Pfizer Targets Allergan In Tax Inversion Bid

In the light of the U.S. government’s pursuit of tax inversion reforms and Republicans pushing for lower corporate tax and repatriation of corporate profits, Pfizer Inc. announced that it will pursue the takeover of Ireland’s Allergan PLC for an expected amount of around $100 billion. This would be one of the largest takeovers in the international pharmaceutical industry and would provide Pfizer a tax domicile in Ireland. High U.S. tax rates have put Pfizer at an operational disadvantage relative to international rivals who are based in countries with lower corporate tax rates. According to FactSet, 17 of the 25 biggest drug companies by market value are non-U.S. and pay a lower average tax rate of 17% versus 24% for the U.S. companies. This in turn allows these rivals to spend a lot more on research and development than Pfizer. R&D is one of the main cost centers in an industry with slow product cycles, multiple drugs simultaneously in the development pipeline and a few patent-protected marquee drugs sustaining companies for years as cash cows. The deal would also allow Pfizer to access cash earned and stored offshore due to tax purposes and it comes after a failed bid for British drug maker AztratZeneca last year. It would also allow Pfizer to make a likely split into two companies strategically domiciled between Ireland and the U.S.; one selling brand name, high growth drugs and the other company focusing on mature drugs.

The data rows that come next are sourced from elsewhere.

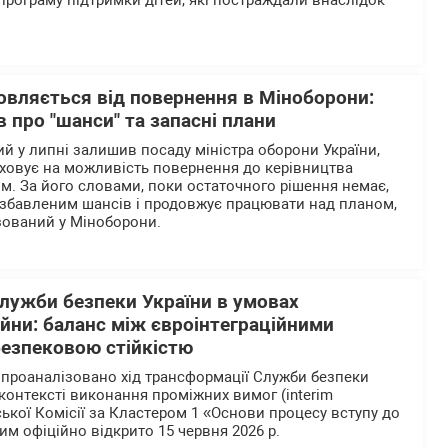
програму підтримки дітей, які постраждали внаслідок
овляється від повернення в Міноборони:
в про "шанси" та запасні плани
й у липні залишив посаду міністра оборони України,
аховує на можливість повернення до керівництва
. За його словами, поки остаточного рішення немає,
озбавленим шансів і продовжує працювати над планом,
зований у Міноборони.
лужби безпеки України в умовах
ійни: баланс між євроінтеграційними
безпековою стійкістю
і проаналізовано хід трансформації Служби безпеки
у контексті виконання проміжних вимог (interim
ької Комісії за Кластером 1 «Основи процесу вступу до
им офіційно відкрито 15 червня 2026 р.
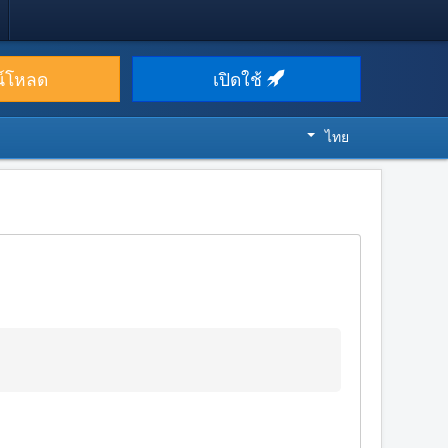
น์โหลด
เปิดใช้
ไทย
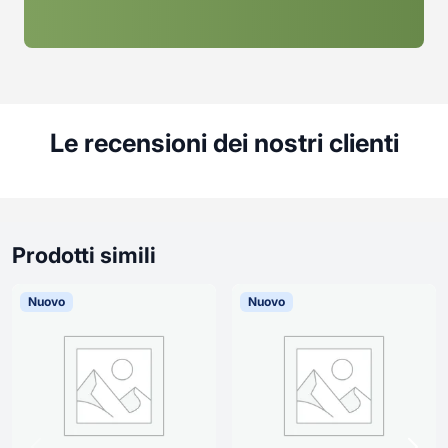
Le recensioni dei nostri clienti
Prodotti simili
Nuovo
Nuovo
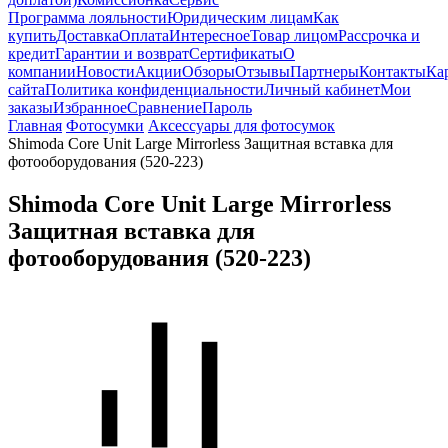
Программа лояльности
Юридическим лицам
Как
купить
Доставка
Оплата
Интересное
Товар лицом
Рассрочка и
кредит
Гарантии и возврат
Сертификаты
О
компании
Новости
Акции
Обзоры
Отзывы
Партнеры
Контакты
Ка
сайта
Политика конфиденциальности
Личный кабинет
Мои
заказы
Избранное
Сравнение
Пароль
Главная
Фотосумки
Аксессуары для фотосумок
Shimoda Core Unit Large Mirrorless Защитная вставка для
фотооборудования (520-223)
Shimoda Core Unit Large Mirrorless
Защитная вставка для
фотооборудования (520-223)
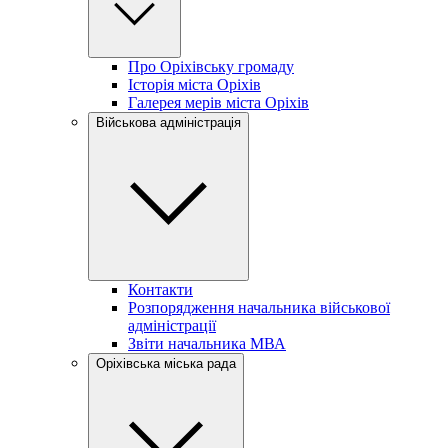
Про Оріхівську громаду
Історія міста Оріхів
Галерея мерів міста Оріхів
Військова адміністрація
Контакти
Розпорядження начальника військової
адміністрації
Звіти начальника МВА
Оріхівська міська рада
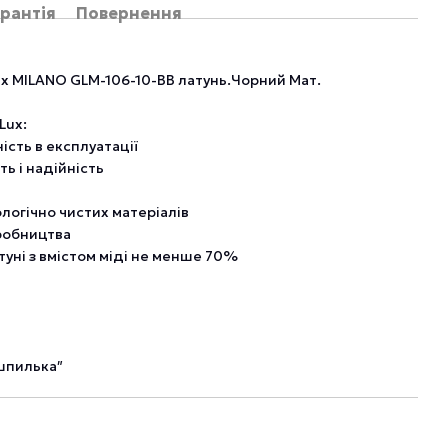
рантія
Повернення
ux MILANO GLM-106-10-BB латунь.Чорний Мат.
Lux:
ність в експлуатації
ть і надійність
ологічно чистих матеріалів
иробництва
туні з вмістом міді не менше 70%
″шпилька″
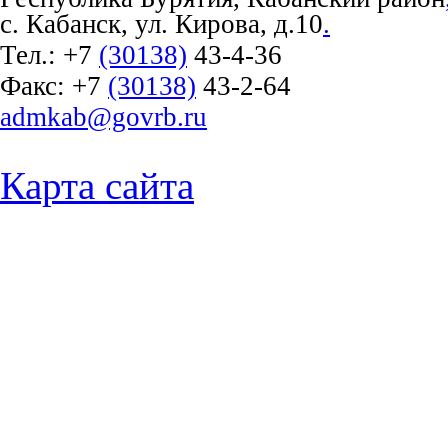
с. Кабанск, ул. Кирова, д.10
.
Тел.:
+7
(30138)
43-4-36
Факс:
+7
(30138)
43-2-64
admkab@govrb.ru
Карта сайта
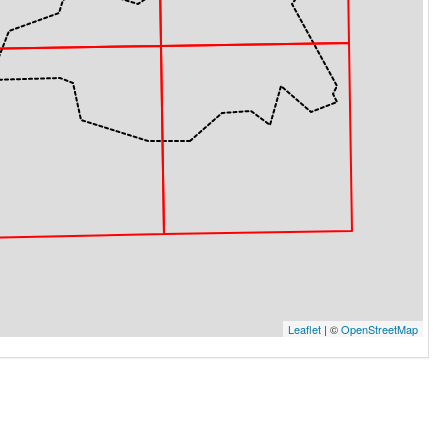
Leaflet
| ©
OpenStreetMap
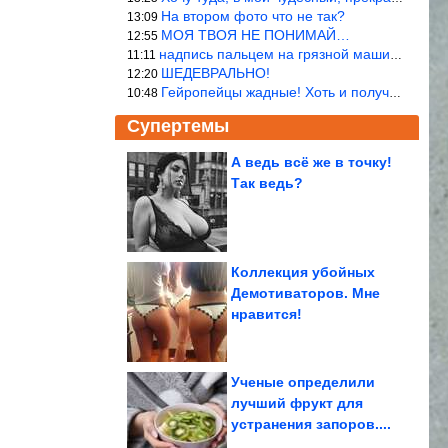
На втором фото что не так?
13:09
МОЯ ТВОЯ НЕ ПОНИМАЙ…
12:55
надпись пальцем на грязной машине «Помой меня»!
11:11
ШЕДЕВРАЛЬНО!
12:20
Гейропейцы жадные! Хоть и получают в десять раз больше жителей б
10:48
Супертемы
А ведь всё же в точку!
Так ведь?
Одиночество и спорт.
Назвала 5 скрытых
убийц сердца
Коллекция убойных
Демотиваторов. Мне
Пейзажи Кировской
нравится!
земли
Ученые определили
лучший фрукт для
устранения запоров....
Почему «хорошие» дети вырастают в неуверенных взрослых....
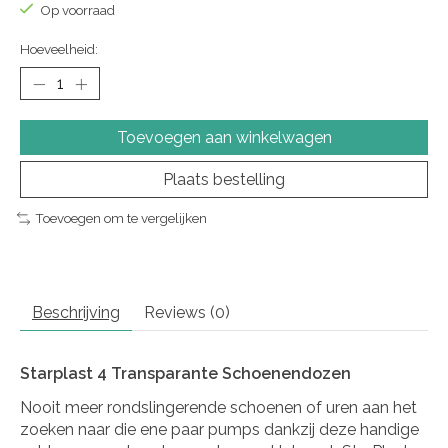
Op voorraad
Hoeveelheid:
Toevoegen aan winkelwagen
Plaats bestelling
Toevoegen om te vergelijken
Beschrijving
Reviews (0)
Starplast 4 Transparante Schoenendozen
Nooit meer rondslingerende schoenen of uren aan het
zoeken naar die ene paar pumps dankzij deze handige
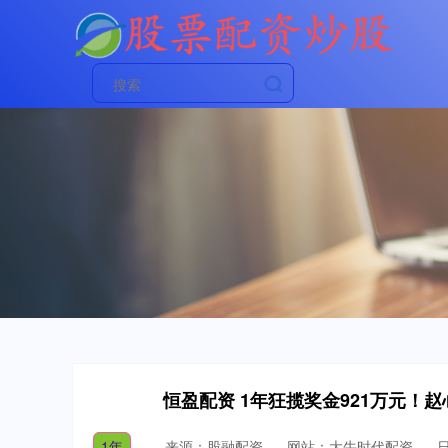
恒盈配资 1年狂揽奖金921万元！赵
1年
来源：股融配资
网站：大牛时代配资
日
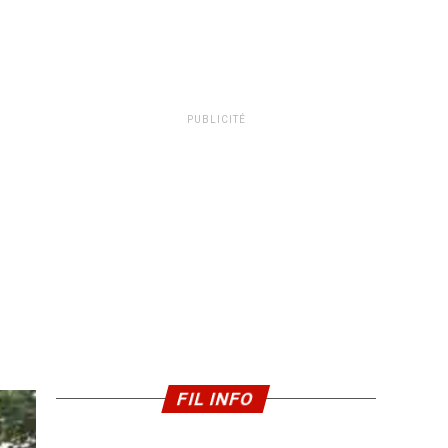
PUBLICITÉ
FIL INFO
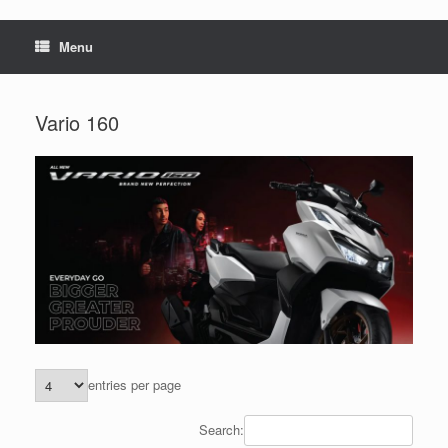
Menu
Vario 160
entries per page
Search:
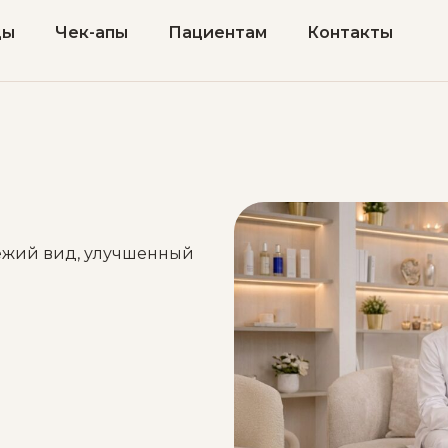
цы
Чек-апы
Пациентам
Контакты
ежий вид, улучшенный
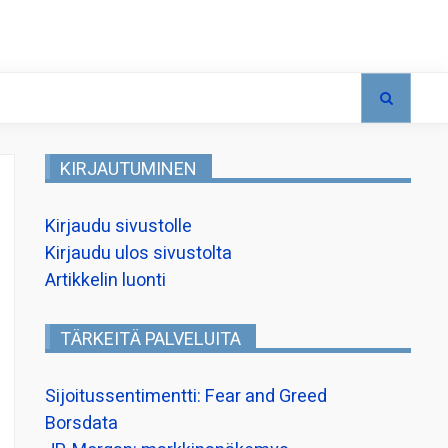
KIRJAUTUMINEN
Kirjaudu sivustolle
Kirjaudu ulos sivustolta
Artikkelin luonti
TÄRKEITÄ PALVELUITA
Sijoitussentimentti: Fear and Greed
Borsdata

The resulting company from the merger would be worth a colossal $300 billion and become the largest in the pharma industry. To provide more context, Pfizer’s current market capitalization is $214 billion, compared to Allergen’s $120 billion. Shares of Allergan were up 6% on the news and Pfizer shares fell 2%. The deal is exciting as it will likely play a role in dictating the future of corporate tax reform in the U.S. For the deal to go through, Allergan shareholders would need to hold 40% of Pfizer stock due to recent Capitol Hill legislations on the structure of mergers and acquisitions oriented toward tax inversion.